Oscar-nominated film features strong acting

Collegian Staff Writer

A more appropriate title for Ang Lee's Brokeback Mountain would be "Heath Ledger: Ten Things You Love to Do."

I would list all 10 activities, but it all boils down to smoking endless cigarettes and being naked. Naked by a campfire, naked when jumping off a cliff -- you get the idea.

Ledger stars as Ennis, whom I imagine as what a Marlboro man sprinkled with manly fairy dust would look and sound like based on Ledger's gruff Western drawl that renders half of the movie's dialogue unintelligible.

To be serious, I have to get on the bandwagon and declare Ledger's performance one of the best I've seen in a long time, and he certainly deserves his Oscar nomination.

In the film's opening scenes, Ennis meets Jack (Jake Gyllenhaal), and the two are hired to herd sheep up on Brokeback Mountain. The pair gets to know each other, and before you know it, it's the summer of love.

The intimate scenes themselves are raw and intense, and the filmmakers and actors deserve a lot of credit. With those scenes, the movie ran the risk of becoming an out-of-control emotional and melodramatic mess, bogged down with preaching and angsty musings. None of that here.

The relationship is explored with dignity and intelligence, and the audience, I'm glad to say, respected that.

After falling in love, Ennis and Jack go on to lead publicly heterosexual lives, complete with wives and children, but still get together for romantic getaways on Brokeback Mountain.

The women in this film perfectly capture the wives' tough situations. Michelle Williams, Ledger's onscreen wife and real-life fiancée, received an Oscar nomination for her role, but Anne Hathaway (The Princess Diaries) should have been nominated as well.

Aim of the exercise: Copy the part of the film review starting at "Collegian Staff Writer" and ending at "movie's dialogue unintelligible.", word for word.

Given material:
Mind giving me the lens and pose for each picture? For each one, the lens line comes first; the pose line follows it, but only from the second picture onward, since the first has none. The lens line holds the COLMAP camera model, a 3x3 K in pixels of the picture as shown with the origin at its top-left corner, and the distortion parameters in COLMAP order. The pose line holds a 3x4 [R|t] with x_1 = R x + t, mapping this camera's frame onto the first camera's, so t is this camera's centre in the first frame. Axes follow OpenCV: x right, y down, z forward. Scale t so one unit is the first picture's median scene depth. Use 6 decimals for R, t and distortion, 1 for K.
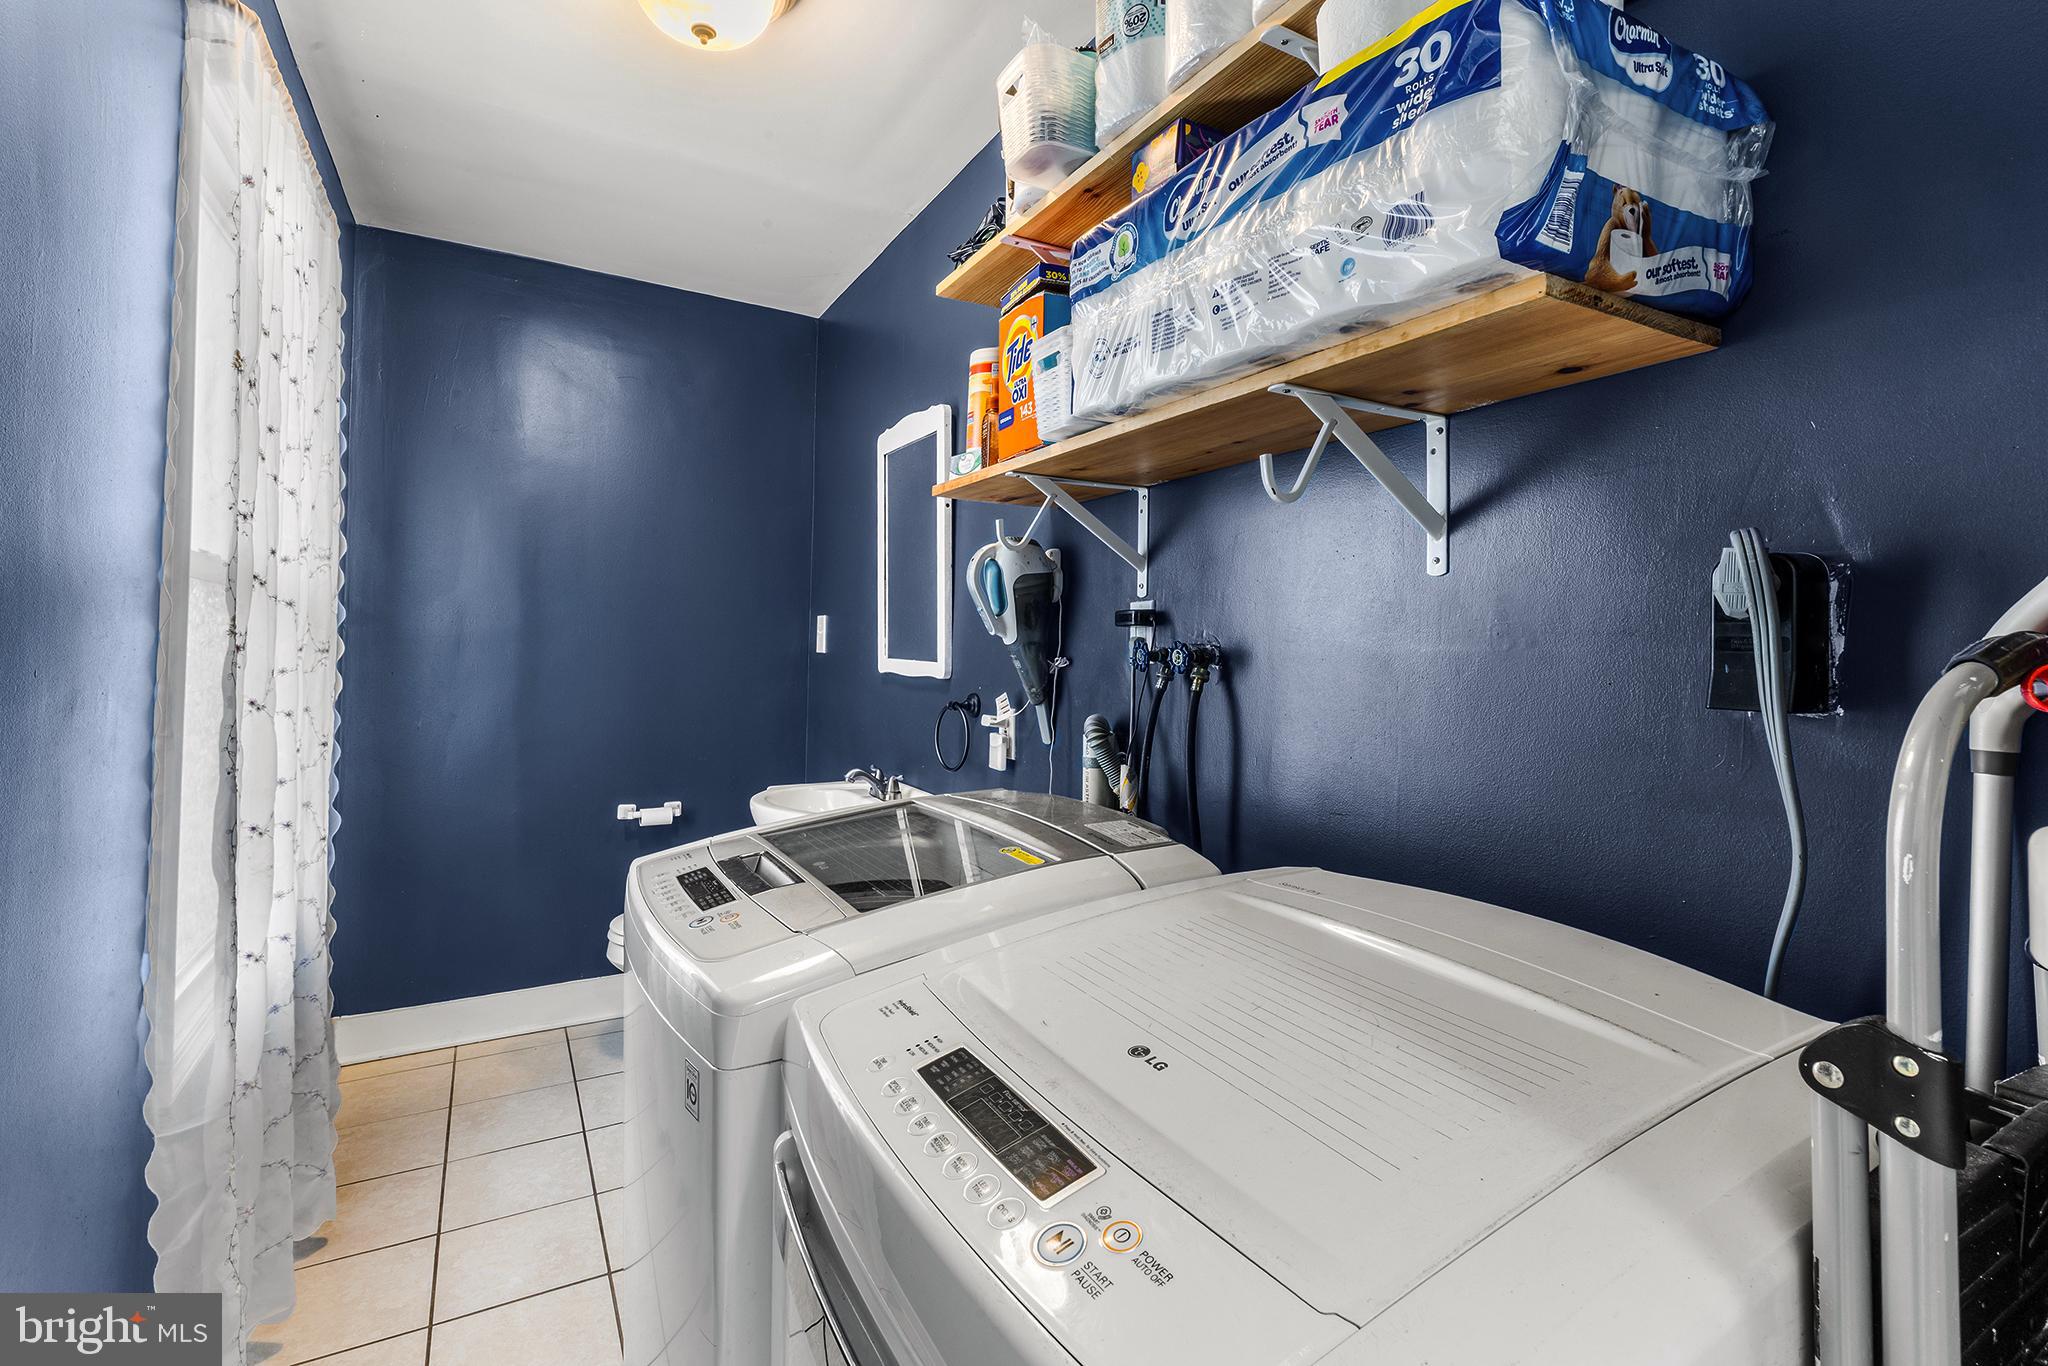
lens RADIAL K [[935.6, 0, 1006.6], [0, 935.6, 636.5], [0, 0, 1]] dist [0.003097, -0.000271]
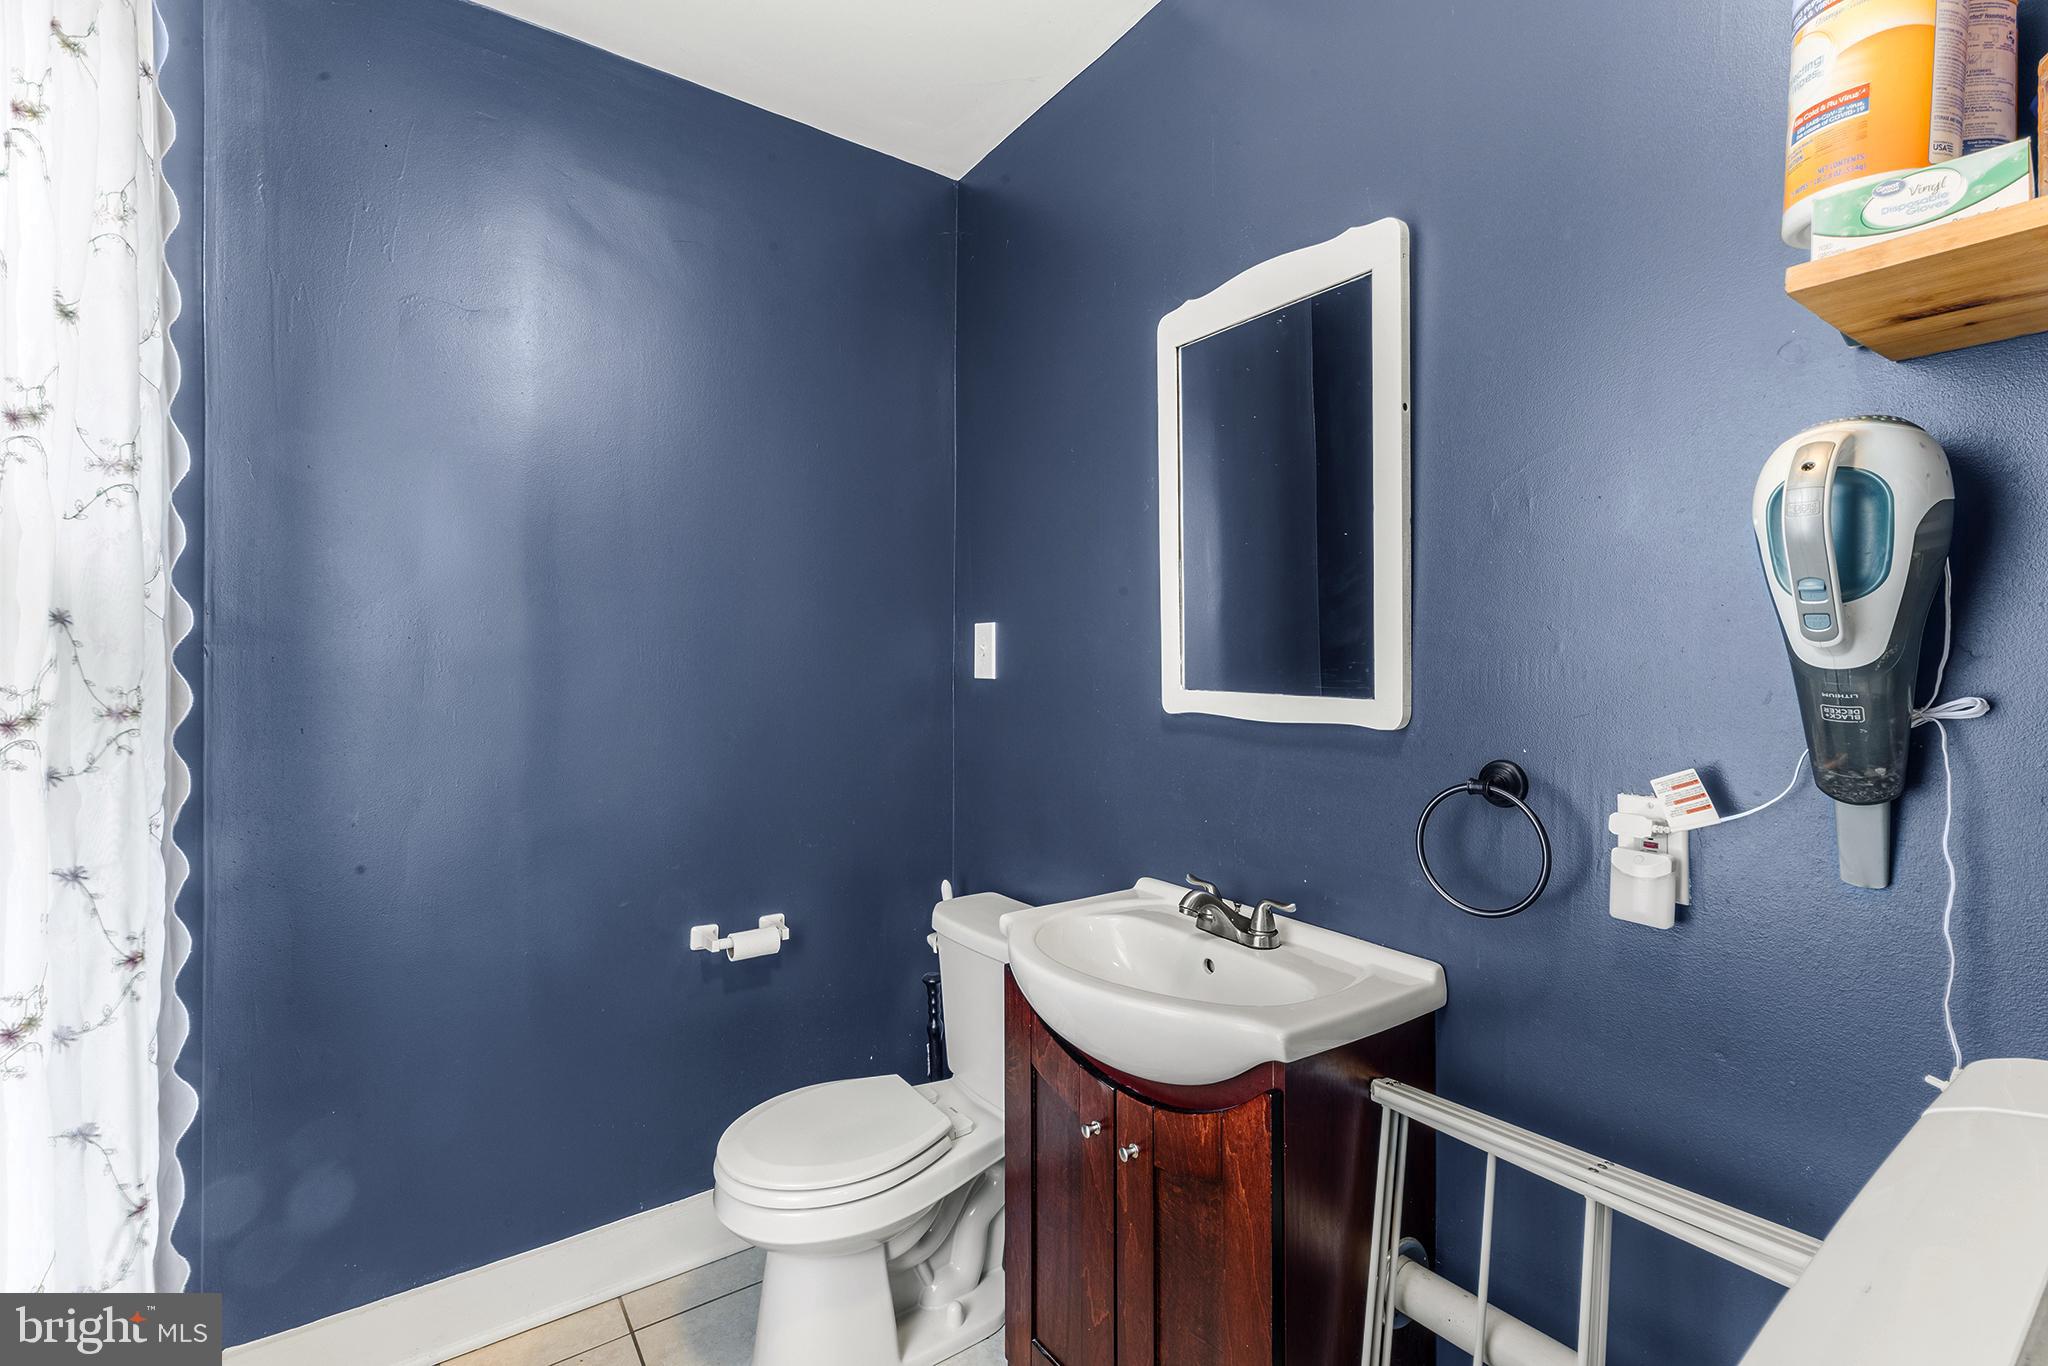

Result for this task:
Collegian Staff Writer

A more appropriate title for Ang Lee's Brokeback Mountain would be "Heath Ledger: Ten Things You Love to Do."

I would list all 10 activities, but it all boils down to smoking endless cigarettes and being naked. Naked by a campfire, naked when jumping off a cliff -- you get the idea.

Ledger stars as Ennis, whom I imagine as what a Marlboro man sprinkled with manly fairy dust would look and sound like based on Ledger's gruff Western drawl that renders half of the movie's dialogue unintelligible.